Quoted passage:
Fairy Tale and Ghost Story Elements

Other elements in the movie seem to come from other literary sources. The Color takes up residence in the farm’s well, from which it speaks to the younger son, Jack. Later, Benny, the elder son tries to climb down it in an attempt to rescue their dog, Sam, during which he is also blasted by the Color. When Ward asks Gardner what has happened to them all, he is simply told that they’re all present, except Benny, who lives in the well now. This episode is similar to the creepy atmosphere of children’s fairy tales, the ghost stories of M.R. James and Walter de la Mare’s poems, which feature ghostly entities tied to specific locales.

Oh yes, and there’s also a reference to Stanley’s own classic film, Hardware. When they enter Benny’s room, glimpsed on his wall is the phrase ‘No flesh shall be spared’. This is a quote from Mark’s Gospel, which was used as the opening text and slogan in the earlier movie.

Data records:
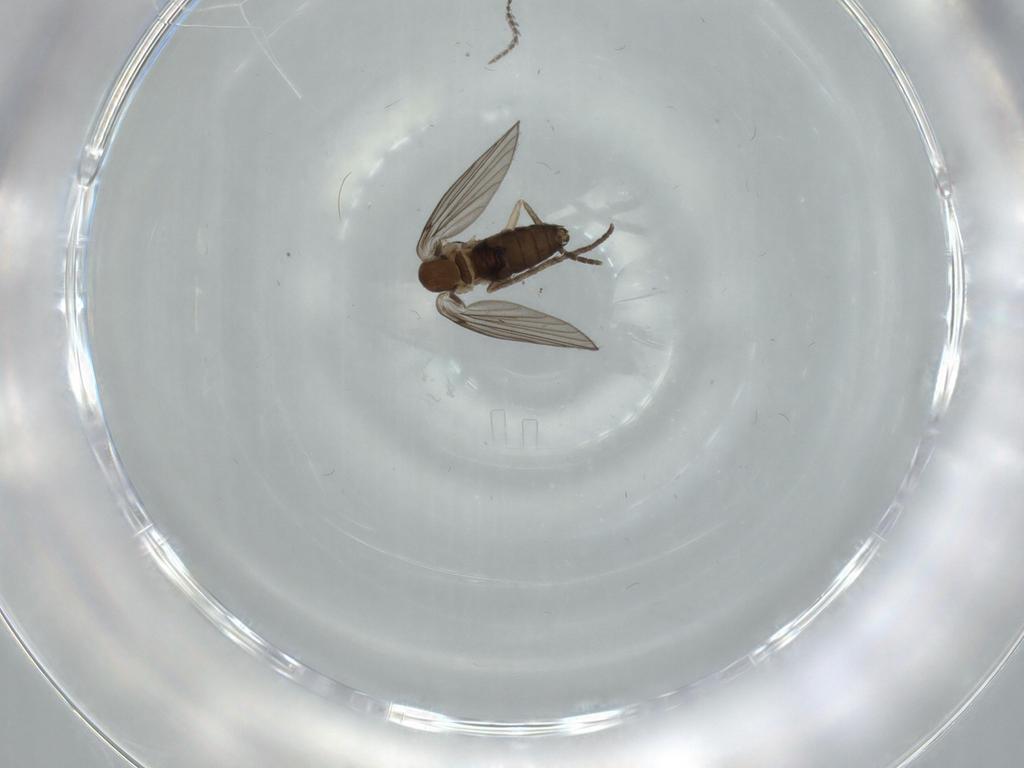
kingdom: Animalia
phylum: Arthropoda
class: Insecta
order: Diptera
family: Psychodidae
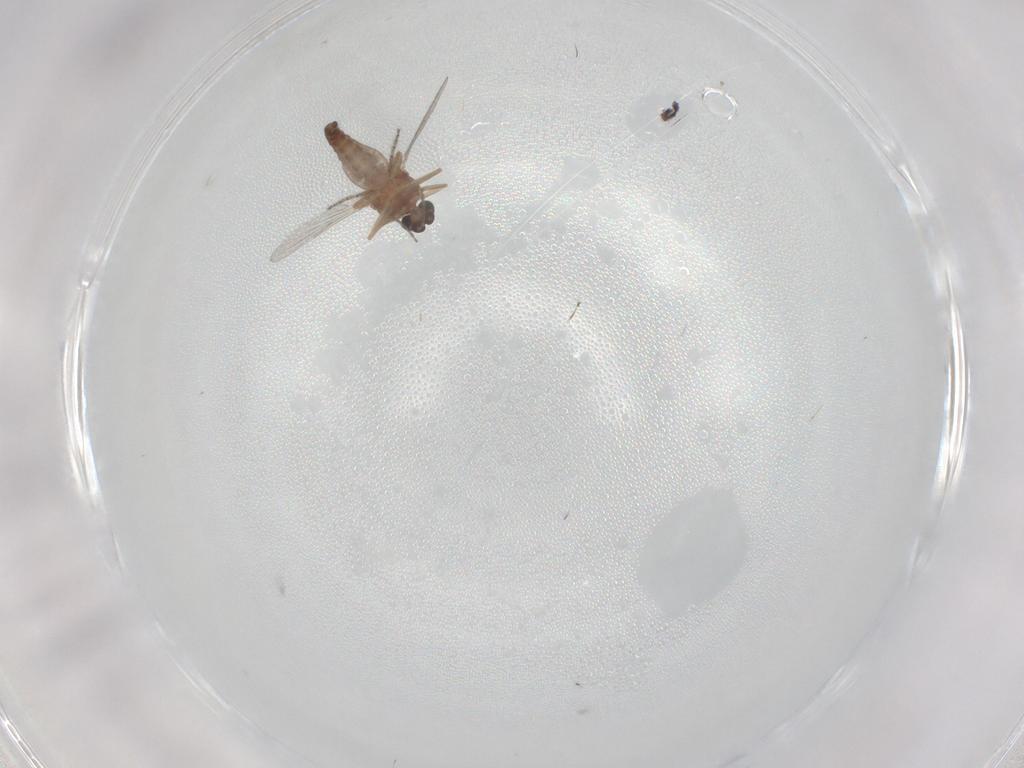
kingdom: Animalia
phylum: Arthropoda
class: Insecta
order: Diptera
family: Ceratopogonidae
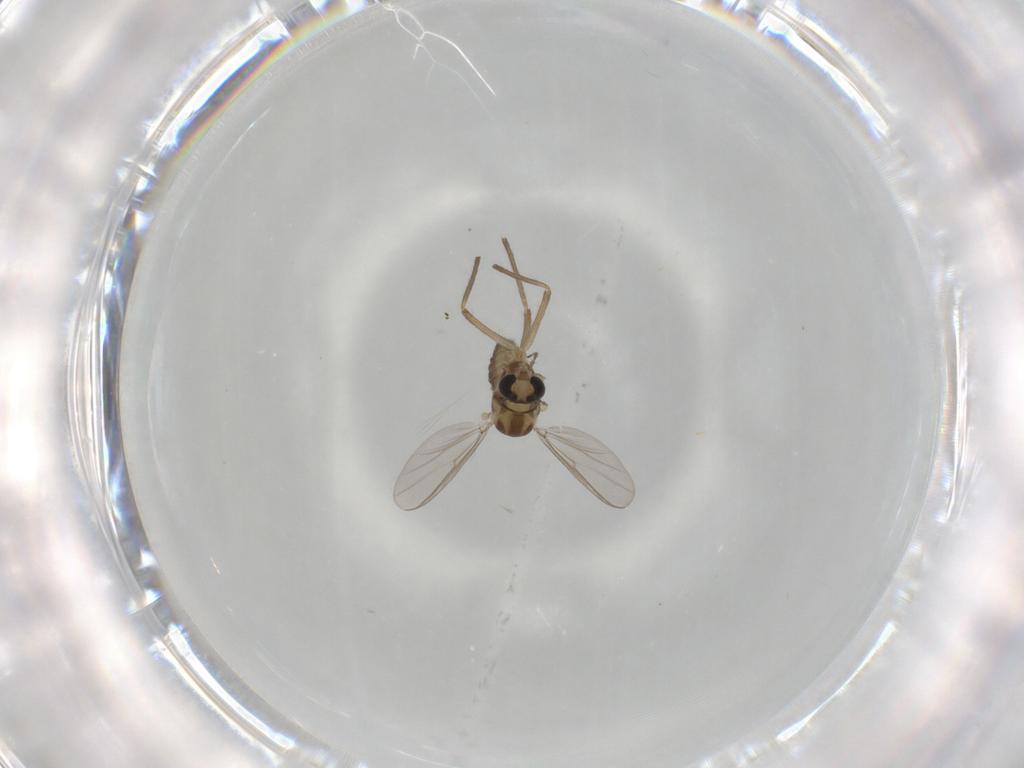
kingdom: Animalia
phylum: Arthropoda
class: Insecta
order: Diptera
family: Chironomidae
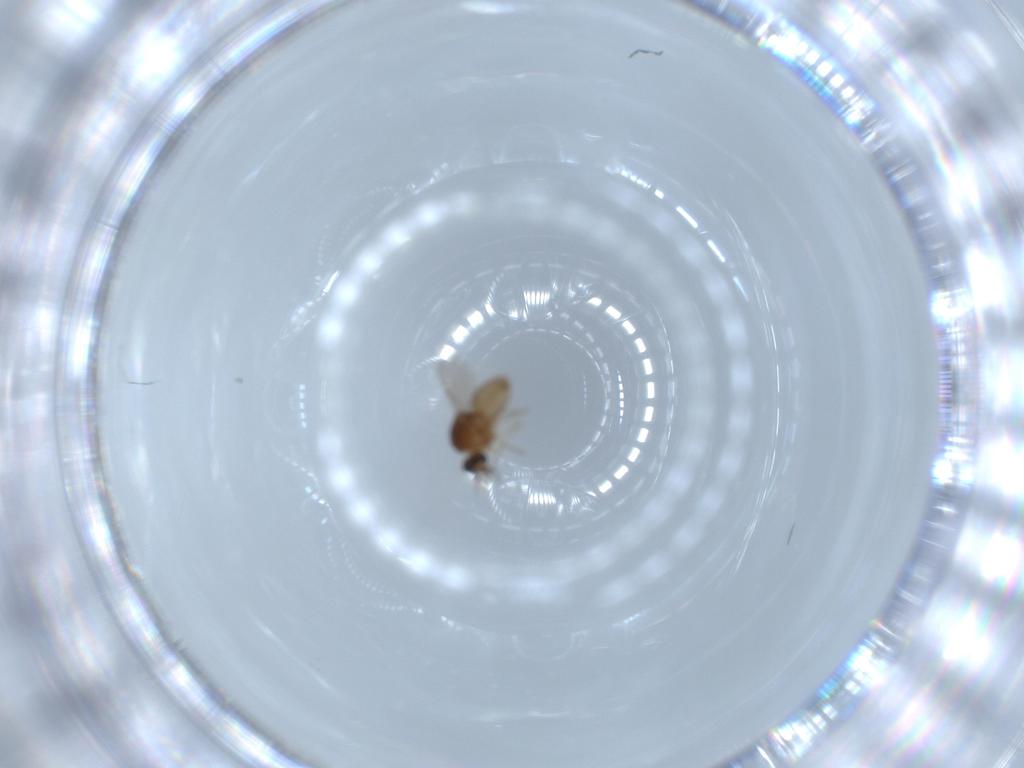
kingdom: Animalia
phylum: Arthropoda
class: Insecta
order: Diptera
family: Ceratopogonidae
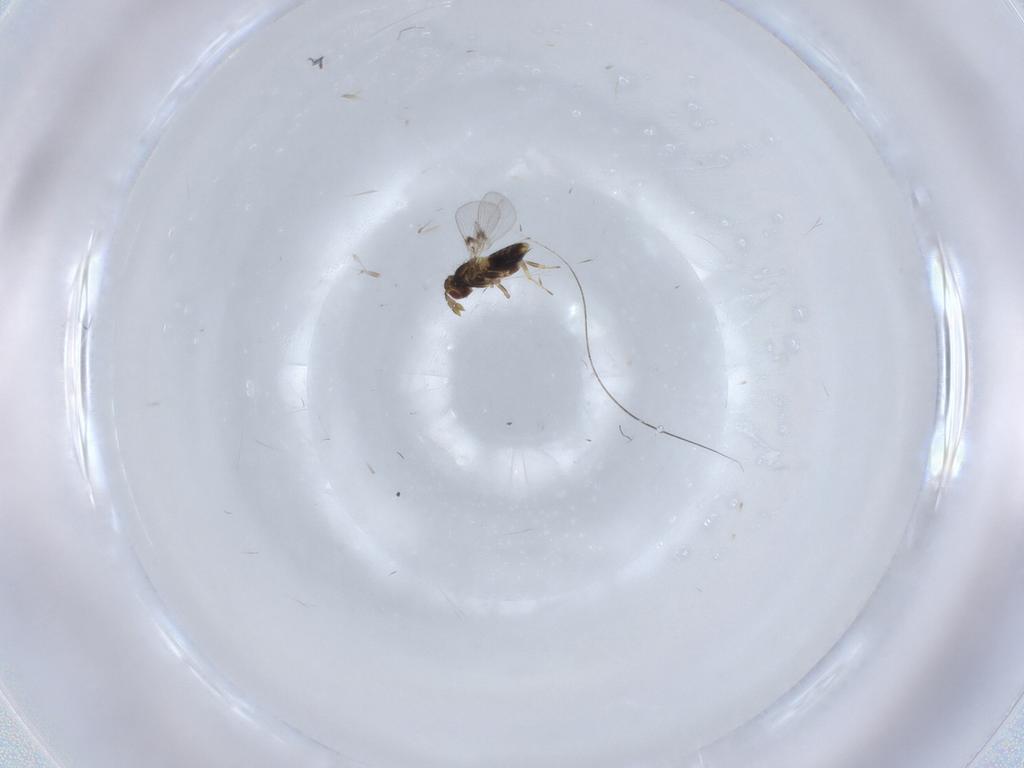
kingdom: Animalia
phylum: Arthropoda
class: Insecta
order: Hymenoptera
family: Trichogrammatidae
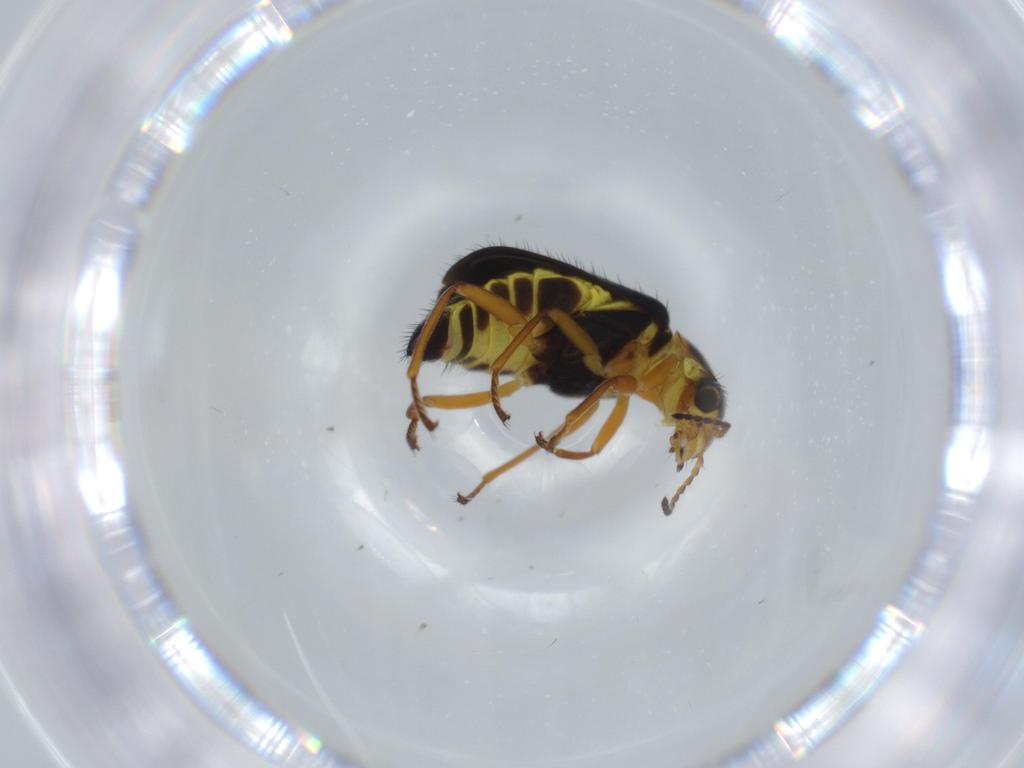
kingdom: Animalia
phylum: Arthropoda
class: Insecta
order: Coleoptera
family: Melyridae
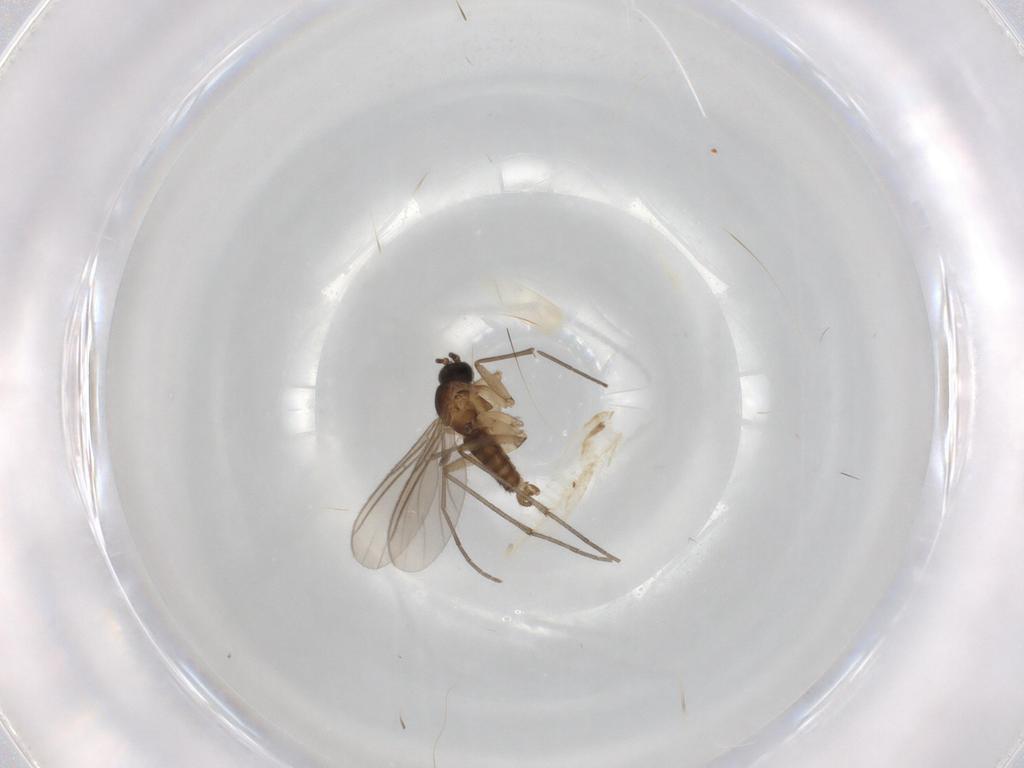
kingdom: Animalia
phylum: Arthropoda
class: Insecta
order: Diptera
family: Sciaridae
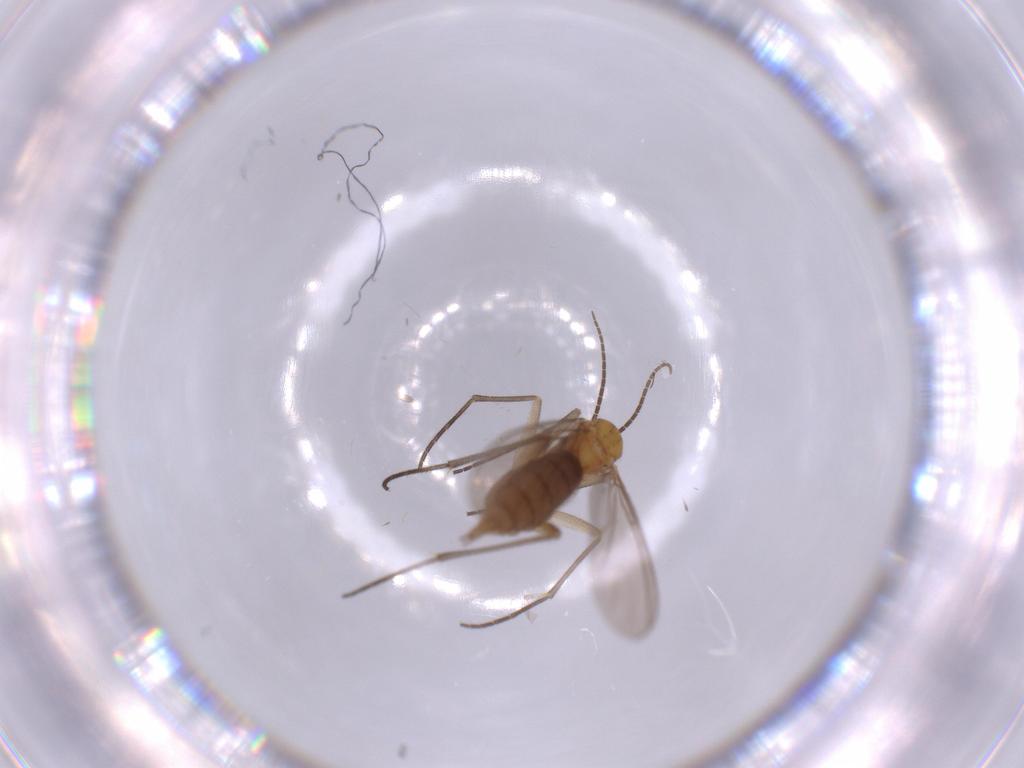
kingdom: Animalia
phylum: Arthropoda
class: Insecta
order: Diptera
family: Sciaridae
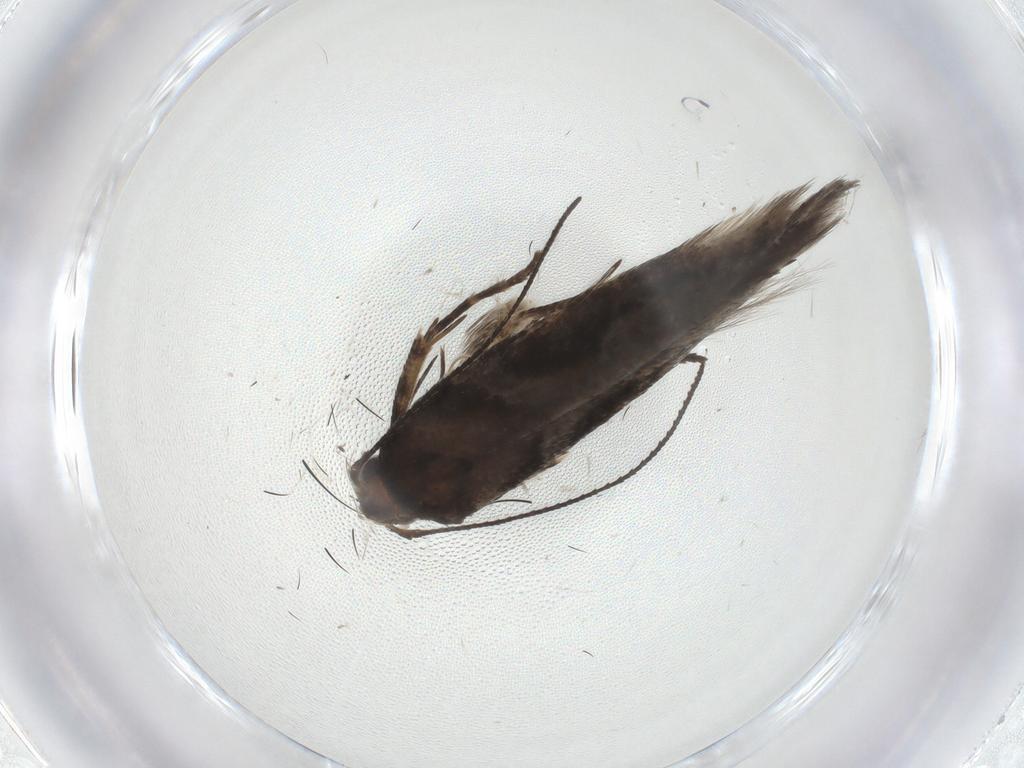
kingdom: Animalia
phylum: Arthropoda
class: Insecta
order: Lepidoptera
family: Gelechiidae
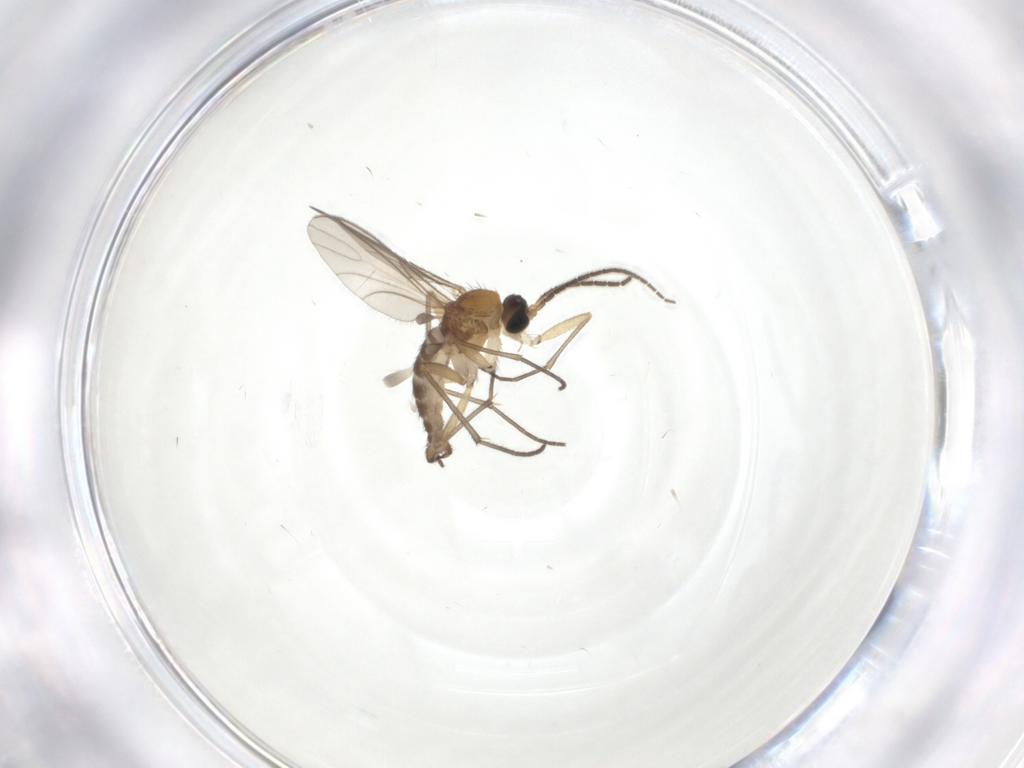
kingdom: Animalia
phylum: Arthropoda
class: Insecta
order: Diptera
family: Sciaridae
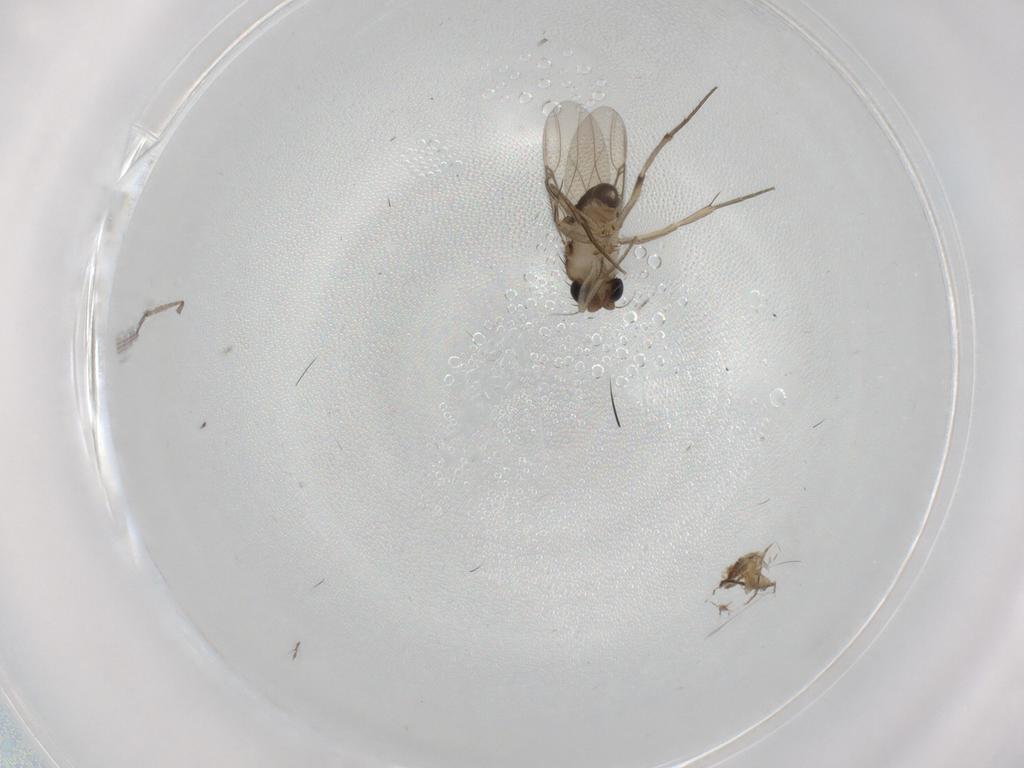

Tasks:
[1] For each of these statements about the fairy tale and ghost story passage, say yes or no and quote the words from the passage that decide it: (a) The Color speaks to the younger son, Jack, from the farm's well. (b) Benny climbs down the well to rescue the family's cat. (c) The phrase on Benny's wall comes from Luke's Gospel.
[2] Reproduce word for word the part of the fairy tale and ghost story passage starting at "Other elements in" and ending at "to specific locales.".

The replies:
[1]
(a) Yes: "The Color takes up residence in the farm’s well, from which it speaks to the younger son, Jack."
(b) No: "in an attempt to rescue their dog, Sam"
(c) No: "This is a quote from Mark’s Gospel"

[2]
Other elements in the movie seem to come from other literary sources. The Color takes up residence in the farm’s well, from which it speaks to the younger son, Jack. Later, Benny, the elder son tries to climb down it in an attempt to rescue their dog, Sam, during which he is also blasted by the Color. When Ward asks Gardner what has happened to them all, he is simply told that they’re all present, except Benny, who lives in the well now. This episode is similar to the creepy atmosphere of children’s fairy tales, the ghost stories of M.R. James and Walter de la Mare’s poems, which feature ghostly entities tied to specific locales.